In its largest move so far, the company on Monday sold 7.1 billion rand ($590 million) of stock in South African financial-services firm PSG Group.
Yet Steinhoff, which snapped up French furniture retailer Conforama, British discount chain Poundland and Mattress Firm of the US in the past decade, may have little choice but to begin unwinding that buying spree, said Syd Vianello, an independent retail analyst in Johannesburg.
“Selling smaller assets that are not essential to its operations is part of its strategy,” said Vianello, an accountant by training who has followed the industry for about 30 years. “But I don’t think it will stop there. Banks will want their money and want it quickly, so there will be big sales forced on them.”

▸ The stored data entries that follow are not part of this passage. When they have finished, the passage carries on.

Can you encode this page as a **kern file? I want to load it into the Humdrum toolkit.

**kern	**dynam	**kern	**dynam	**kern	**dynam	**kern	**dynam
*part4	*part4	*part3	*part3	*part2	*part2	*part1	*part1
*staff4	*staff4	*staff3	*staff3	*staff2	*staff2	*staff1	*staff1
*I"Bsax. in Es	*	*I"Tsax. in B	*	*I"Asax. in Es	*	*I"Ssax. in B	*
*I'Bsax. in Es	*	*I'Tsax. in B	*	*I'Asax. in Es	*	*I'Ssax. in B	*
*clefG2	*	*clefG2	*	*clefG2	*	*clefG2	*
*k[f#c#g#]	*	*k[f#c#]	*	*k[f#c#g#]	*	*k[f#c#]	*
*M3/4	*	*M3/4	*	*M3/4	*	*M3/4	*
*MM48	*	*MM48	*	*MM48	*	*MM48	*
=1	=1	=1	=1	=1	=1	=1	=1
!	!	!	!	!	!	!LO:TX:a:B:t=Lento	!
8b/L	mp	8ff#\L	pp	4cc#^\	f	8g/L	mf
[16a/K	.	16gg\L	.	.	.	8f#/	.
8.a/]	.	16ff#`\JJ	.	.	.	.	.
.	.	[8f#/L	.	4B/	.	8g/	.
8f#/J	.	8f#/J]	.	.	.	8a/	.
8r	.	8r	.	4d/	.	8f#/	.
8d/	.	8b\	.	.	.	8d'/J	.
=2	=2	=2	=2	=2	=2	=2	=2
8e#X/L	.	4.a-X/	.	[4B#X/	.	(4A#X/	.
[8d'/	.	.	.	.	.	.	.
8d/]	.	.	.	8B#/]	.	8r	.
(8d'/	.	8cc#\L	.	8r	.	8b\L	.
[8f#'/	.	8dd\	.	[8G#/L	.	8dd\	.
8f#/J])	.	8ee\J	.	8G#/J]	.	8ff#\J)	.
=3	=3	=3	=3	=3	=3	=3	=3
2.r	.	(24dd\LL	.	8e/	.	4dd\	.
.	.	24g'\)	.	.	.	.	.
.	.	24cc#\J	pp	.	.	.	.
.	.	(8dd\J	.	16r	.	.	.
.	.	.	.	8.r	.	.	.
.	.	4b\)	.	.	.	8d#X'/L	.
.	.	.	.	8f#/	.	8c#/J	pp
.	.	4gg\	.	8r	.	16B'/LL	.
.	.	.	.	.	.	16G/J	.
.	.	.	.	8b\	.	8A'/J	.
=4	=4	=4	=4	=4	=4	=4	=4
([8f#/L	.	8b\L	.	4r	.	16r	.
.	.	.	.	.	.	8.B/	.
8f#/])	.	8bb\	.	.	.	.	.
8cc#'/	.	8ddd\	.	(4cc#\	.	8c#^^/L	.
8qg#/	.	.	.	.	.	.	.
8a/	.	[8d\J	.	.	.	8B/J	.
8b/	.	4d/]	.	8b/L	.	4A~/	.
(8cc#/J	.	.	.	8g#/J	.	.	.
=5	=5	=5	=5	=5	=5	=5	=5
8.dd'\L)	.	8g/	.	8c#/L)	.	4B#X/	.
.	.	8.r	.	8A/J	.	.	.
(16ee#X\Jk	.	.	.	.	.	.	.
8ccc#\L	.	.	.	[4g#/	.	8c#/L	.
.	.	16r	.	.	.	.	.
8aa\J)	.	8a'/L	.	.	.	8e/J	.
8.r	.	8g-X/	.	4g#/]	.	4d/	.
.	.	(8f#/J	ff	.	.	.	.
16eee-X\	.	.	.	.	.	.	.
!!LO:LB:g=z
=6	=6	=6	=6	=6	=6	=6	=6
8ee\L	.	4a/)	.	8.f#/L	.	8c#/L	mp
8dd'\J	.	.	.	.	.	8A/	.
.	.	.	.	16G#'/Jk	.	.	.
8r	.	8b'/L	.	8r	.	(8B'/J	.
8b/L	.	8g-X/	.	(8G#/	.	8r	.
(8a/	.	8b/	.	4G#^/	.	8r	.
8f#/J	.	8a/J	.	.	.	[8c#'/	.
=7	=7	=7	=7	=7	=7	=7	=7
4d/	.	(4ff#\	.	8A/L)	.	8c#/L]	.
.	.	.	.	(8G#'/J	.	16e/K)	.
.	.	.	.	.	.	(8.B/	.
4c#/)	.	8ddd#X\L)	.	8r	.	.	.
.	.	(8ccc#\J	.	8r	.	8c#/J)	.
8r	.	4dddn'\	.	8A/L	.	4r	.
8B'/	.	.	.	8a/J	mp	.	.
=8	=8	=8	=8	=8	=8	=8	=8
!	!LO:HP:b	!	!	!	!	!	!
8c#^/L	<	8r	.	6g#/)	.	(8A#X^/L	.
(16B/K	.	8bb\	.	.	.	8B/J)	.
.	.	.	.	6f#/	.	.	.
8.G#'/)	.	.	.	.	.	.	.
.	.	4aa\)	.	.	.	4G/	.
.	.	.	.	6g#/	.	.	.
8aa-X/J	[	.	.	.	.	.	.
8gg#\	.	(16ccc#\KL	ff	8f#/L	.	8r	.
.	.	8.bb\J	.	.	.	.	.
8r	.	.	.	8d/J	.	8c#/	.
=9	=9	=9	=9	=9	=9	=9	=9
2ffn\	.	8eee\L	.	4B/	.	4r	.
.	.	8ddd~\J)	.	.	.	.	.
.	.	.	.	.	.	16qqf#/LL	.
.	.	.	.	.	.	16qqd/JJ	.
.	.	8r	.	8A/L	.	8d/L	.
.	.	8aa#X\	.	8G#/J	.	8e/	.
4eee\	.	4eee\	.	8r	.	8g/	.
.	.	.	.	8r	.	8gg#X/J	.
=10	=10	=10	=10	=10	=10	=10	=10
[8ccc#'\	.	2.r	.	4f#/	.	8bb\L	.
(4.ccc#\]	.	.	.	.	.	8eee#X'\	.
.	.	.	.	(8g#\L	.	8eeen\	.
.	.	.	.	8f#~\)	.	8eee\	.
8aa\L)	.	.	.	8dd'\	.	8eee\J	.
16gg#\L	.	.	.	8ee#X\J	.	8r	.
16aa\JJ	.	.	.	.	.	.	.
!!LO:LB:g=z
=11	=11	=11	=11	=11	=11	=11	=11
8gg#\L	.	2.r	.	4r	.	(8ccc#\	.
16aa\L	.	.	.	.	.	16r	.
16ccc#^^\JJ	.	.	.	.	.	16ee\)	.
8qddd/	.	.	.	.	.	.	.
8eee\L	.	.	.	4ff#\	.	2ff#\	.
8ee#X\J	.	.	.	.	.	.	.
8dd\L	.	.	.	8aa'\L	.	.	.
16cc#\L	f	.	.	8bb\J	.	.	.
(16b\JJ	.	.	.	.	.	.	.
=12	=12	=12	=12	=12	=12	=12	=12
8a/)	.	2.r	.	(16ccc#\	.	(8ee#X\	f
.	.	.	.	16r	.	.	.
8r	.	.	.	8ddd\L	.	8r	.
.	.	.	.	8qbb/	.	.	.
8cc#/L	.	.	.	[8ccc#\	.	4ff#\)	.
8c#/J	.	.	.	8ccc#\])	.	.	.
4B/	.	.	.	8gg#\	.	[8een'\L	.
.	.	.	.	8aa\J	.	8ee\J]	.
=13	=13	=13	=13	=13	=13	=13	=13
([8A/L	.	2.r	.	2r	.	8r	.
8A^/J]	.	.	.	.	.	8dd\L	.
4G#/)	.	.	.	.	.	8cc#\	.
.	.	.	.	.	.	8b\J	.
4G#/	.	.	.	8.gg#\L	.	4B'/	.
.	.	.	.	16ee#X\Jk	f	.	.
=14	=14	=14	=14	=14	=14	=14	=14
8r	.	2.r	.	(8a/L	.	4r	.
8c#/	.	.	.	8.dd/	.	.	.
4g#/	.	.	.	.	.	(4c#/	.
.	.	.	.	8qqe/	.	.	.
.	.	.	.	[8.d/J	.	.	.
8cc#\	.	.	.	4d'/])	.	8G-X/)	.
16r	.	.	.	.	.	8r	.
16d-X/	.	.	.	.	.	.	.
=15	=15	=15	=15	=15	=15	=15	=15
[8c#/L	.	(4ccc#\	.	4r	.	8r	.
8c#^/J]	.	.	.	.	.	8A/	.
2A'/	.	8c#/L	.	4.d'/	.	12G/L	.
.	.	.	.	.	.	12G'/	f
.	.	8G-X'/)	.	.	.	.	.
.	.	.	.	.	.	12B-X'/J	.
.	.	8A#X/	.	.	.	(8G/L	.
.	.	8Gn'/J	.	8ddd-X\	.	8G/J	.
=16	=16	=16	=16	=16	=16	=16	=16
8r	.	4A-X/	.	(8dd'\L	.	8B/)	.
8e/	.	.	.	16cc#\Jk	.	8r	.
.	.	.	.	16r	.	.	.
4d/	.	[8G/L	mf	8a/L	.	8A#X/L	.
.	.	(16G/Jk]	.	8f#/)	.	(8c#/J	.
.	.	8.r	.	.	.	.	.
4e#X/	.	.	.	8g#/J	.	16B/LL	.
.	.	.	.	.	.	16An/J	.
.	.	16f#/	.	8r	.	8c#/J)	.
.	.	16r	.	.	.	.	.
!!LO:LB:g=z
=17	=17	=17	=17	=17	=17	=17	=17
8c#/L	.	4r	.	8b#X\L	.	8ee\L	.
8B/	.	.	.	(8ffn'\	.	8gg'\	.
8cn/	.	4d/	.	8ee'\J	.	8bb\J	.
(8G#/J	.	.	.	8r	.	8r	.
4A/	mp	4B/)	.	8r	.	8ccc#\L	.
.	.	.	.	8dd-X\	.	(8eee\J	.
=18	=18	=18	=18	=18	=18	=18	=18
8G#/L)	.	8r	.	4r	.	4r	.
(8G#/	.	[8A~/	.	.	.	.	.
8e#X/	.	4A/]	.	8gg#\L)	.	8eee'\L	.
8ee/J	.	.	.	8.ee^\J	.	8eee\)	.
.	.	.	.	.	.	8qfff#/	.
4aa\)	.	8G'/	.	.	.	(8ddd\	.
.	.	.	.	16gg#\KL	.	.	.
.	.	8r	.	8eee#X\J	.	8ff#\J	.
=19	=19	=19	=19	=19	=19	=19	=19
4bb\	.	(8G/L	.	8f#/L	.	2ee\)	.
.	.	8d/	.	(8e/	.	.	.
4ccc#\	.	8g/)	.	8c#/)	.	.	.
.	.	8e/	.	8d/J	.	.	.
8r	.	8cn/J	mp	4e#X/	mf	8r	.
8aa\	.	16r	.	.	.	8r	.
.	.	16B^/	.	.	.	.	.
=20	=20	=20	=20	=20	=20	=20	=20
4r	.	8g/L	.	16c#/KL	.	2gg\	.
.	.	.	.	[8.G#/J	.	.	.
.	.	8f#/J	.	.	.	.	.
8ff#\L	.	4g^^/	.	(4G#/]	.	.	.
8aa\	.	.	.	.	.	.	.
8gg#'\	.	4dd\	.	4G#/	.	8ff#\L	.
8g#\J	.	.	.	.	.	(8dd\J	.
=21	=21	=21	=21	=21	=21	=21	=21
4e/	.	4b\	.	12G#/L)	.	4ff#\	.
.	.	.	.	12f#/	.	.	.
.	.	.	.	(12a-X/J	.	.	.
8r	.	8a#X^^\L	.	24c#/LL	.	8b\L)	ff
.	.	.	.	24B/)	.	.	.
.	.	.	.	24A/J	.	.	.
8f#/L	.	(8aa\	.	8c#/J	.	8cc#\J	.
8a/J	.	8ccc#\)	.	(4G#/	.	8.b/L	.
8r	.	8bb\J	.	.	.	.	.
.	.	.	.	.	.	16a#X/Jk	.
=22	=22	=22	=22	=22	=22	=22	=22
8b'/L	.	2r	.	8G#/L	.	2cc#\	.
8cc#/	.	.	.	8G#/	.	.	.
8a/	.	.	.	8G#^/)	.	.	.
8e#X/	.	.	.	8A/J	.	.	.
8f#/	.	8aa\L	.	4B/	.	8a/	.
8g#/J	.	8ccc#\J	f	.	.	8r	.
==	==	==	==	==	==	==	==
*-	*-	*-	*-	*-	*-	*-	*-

Steinhoff shares have fallen 84% since December 5, the day it announced the discovery of the accounting problems and the departure of Jooste as CEO.
Accounting Issues
Seven weeks on, investors are still in the dark about the scope of the irregularities. Since hiring auditor PwC to investigate, Steinhoff has said it may have to restate earnings going back to at least 2015. Questions over the accounts and the company’s sprawling operations are complicating efforts to estimate its cash needs.
The group had about €18 billion of exposure to banks, bondholders, suppliers and other creditors at the end of March, as well as €3.1 billion of cash, according to Steinhoff’s first-half earnings statement.
It indefinitely postponed the release of full-year figures last month. Bond and loan payments coming due in 2018 at Steinhoff and its subsidiaries amount to almost €1.5 billion, according to data compiled by Bloomberg.
The retailer has already parted with some of the assets it accumulated. French unit Conforama sold a 17% stake in Showroomprive for €79 million, about half what it paid for the stake in May of last year, while Steinhoff sold a flagship store in Vienna for €60 million. A previous sale of a stake in PSG Group raised about $345 million.
Steinhoff offloaded its Gulfstream 550 jet, purchased last April, to US aircraft broker Avpro for an undisclosed price. The plane was advertised for $24.8 million in 2016 in a sales brochure that showed the luxurious interior fitted out in cream-coloured leather seating, wood paneling and a marble-and-brass bathroom.
Steinhoff also managed to raise as much as $472 million in financing for units in France and the US, mostly from investment fund Tikehau Capital and Barclays. It also got a £180 million credit line for Poundland in the UK from Davidson Kempner Capital Management, according to people familiar with the matter.
Cash Crisis
The company’s former bosses are also scrambling for cash. Billionaire Christo Wiese, who resigned as chairman on December 15 but remains Steinhoff’s largest investor, sold shares in Shoprite for about 4.2 billion rand as well as stock in drugmaker Aspen Pharmacare Holdings.
Jooste has been auctioning off racehorses and put a plot on a luxury estate up for sale for 15 million rand.
Steinhoff said last week it’s seeking about €200 million to help maintain liquidity at its European businesses, while a planned refinancing of all of its South African debt will allow the company to free up funds for the rest of the company.
Its lenders, however, are keeping it on a tight leash. A meeting with banks in London on December 19 led to little progress because Steinhoff couldn’t clarify the extent of the accounting issues. The next meeting with European-based creditors is scheduled for Friday in London. The company is also planning to request waivers on the terms governing some its existing financing.
Four of the biggest US banks were already stung, to the tune of more than $1 billion in total, mostly after writing down margin loans made to Wiese and backed by Steinhoff’s shares.
In addition to pulling support for the rugby, cricket and hockey teams at the university in Stellenbosch, Steinhoff curtailed sponsorship of South Africa’s world champion seven-a-side rugby team. It’s maintaining two corporate social investment programs, an underprivileged schools project and a program that supports about 400 AIDS orphans in the township of Soweto.
As student athletes prepare to return to Stellenbosch University for the new academic year, the school says it’s confident it will find new sponsors.
“We are surely going to miss the additional investment,” said spokesman Martin Viljoen in an email, declining to reveal how much money Steinhoff had provided. “However, plans are already in motion to ensure that it is business as usual.”